New insights into the transposition mechanisms of IS6110 and its dynamic distribution between Mycobacterium tuberculosis Complex lineages
Fig 5
Transposition in the laboratory and in a mouse infection model using reference M. bovis and M. tuberculosis strains.
(a) Experimental model to measure transposition rates in M. tuberculosis H37Rv (15 IS6110 copies) and M. bovis AF2122/97 (1 IS6110 copy). Both strains are transformed with pIR-Km and used to inoculate liquid media or to intranasally infect C57BL/6 mice. After the indicated time points aliquots are plated in kanamycin and sucrose containing plates to ensure pIR-km loss and to recover colonies resulting from transposition. (b) Transposition frequencies in laboratory medium in M. bovis and M. tuberculosis are indicated by red and blue columns respectively. Error bars indicate the standard deviation of the mean value from three independent cultures.

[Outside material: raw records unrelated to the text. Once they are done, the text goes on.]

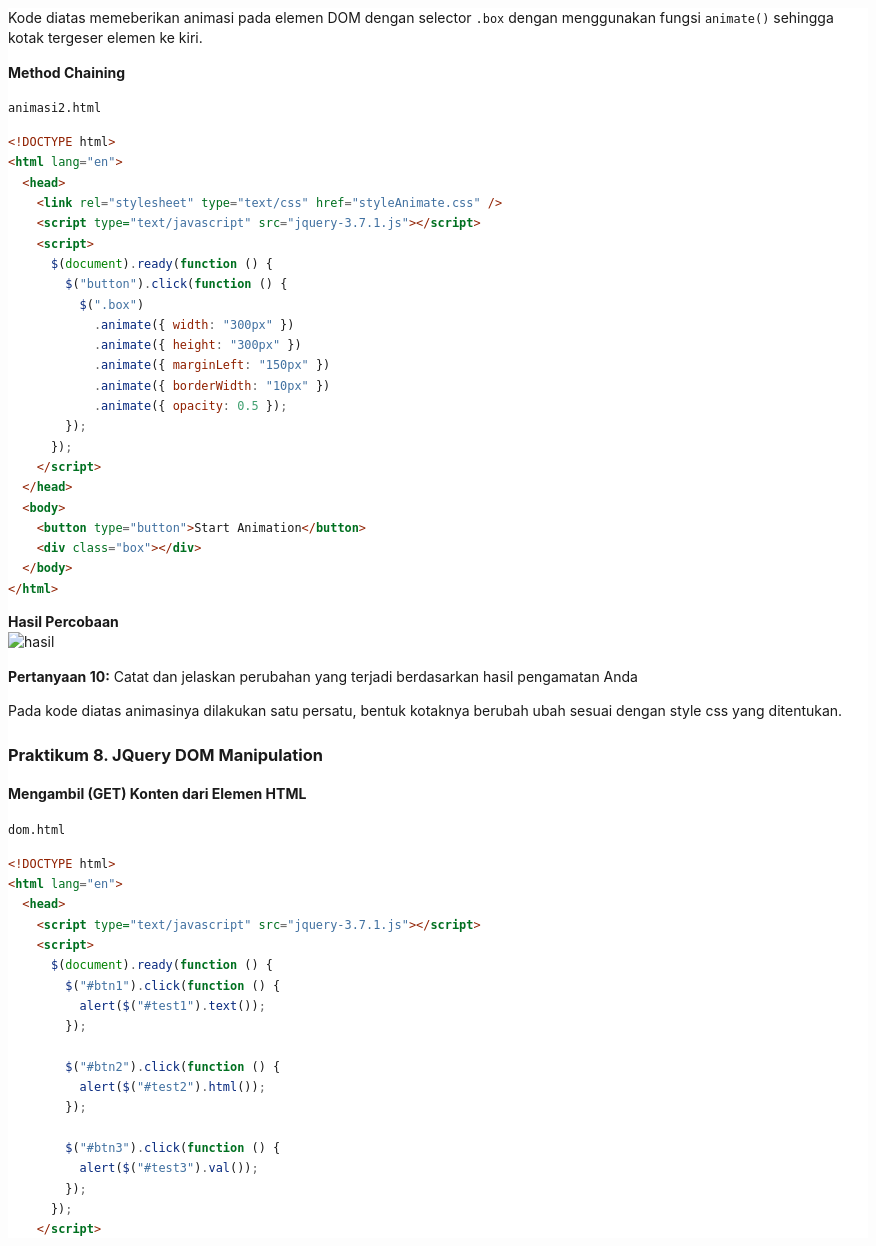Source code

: Kode diatas memeberikan animasi pada elemen DOM dengan selector `.box` dengan menggunakan fungsi `animate()` sehingga kotak tergeser elemen ke kiri. <br>

**Method Chaining**<br>

`animasi2.html`

```html
<!DOCTYPE html>
<html lang="en">
  <head>
    <link rel="stylesheet" type="text/css" href="styleAnimate.css" />
    <script type="text/javascript" src="jquery-3.7.1.js"></script>
    <script>
      $(document).ready(function () {
        $("button").click(function () {
          $(".box")
            .animate({ width: "300px" })
            .animate({ height: "300px" })
            .animate({ marginLeft: "150px" })
            .animate({ borderWidth: "10px" })
            .animate({ opacity: 0.5 });
        });
      });
    </script>
  </head>
  <body>
    <button type="button">Start Animation</button>
    <div class="box"></div>
  </body>
</html>
```

**Hasil Percobaan**<br>
![hasil](img/image-17.png)<br>

**Pertanyaan 10:** Catat dan jelaskan perubahan yang terjadi berdasarkan hasil pengamatan Anda <br>

Pada kode diatas animasinya dilakukan satu persatu, bentuk kotaknya berubah ubah sesuai dengan style css yang ditentukan.<br>

### **Praktikum 8. JQuery DOM Manipulation**

**Mengambil (GET) Konten dari Elemen HTML**<br>

`dom.html`

```html
<!DOCTYPE html>
<html lang="en">
  <head>
    <script type="text/javascript" src="jquery-3.7.1.js"></script>
    <script>
      $(document).ready(function () {
        $("#btn1").click(function () {
          alert($("#test1").text());
        });

        $("#btn2").click(function () {
          alert($("#test2").html());
        });

        $("#btn3").click(function () {
          alert($("#test3").val());
        });
      });
    </script>
```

Transposition preferentially occurs in M. tuberculosis after the stationary phase reaching it maximum in the starvation period. (c) Expression of M. tuberculosis IS6110 during exponential, stationary and starvation periods in vitro. Expression of ORF1 and ORF2 are indicated by dark and light blue columns respectively. Results are from three independent cultures. (d) Transposition frequencies during mouse infection with M. bovis or M. tuberculosis are indicated by red and blue columns respectively. Data from lung and spleen are shown and error bars indicate the standard deviation of the mean value from three independent mice. M. bovis does not exhibit increased transposition rates in vivo relative to liquid culture. Conversely M. tuberculosis show 10-fold higher transposition rates compared to exponential growth in vitro. In all cases, transposition frequencies were calculated relative to the total number of CFU in either cultures or mouse organs.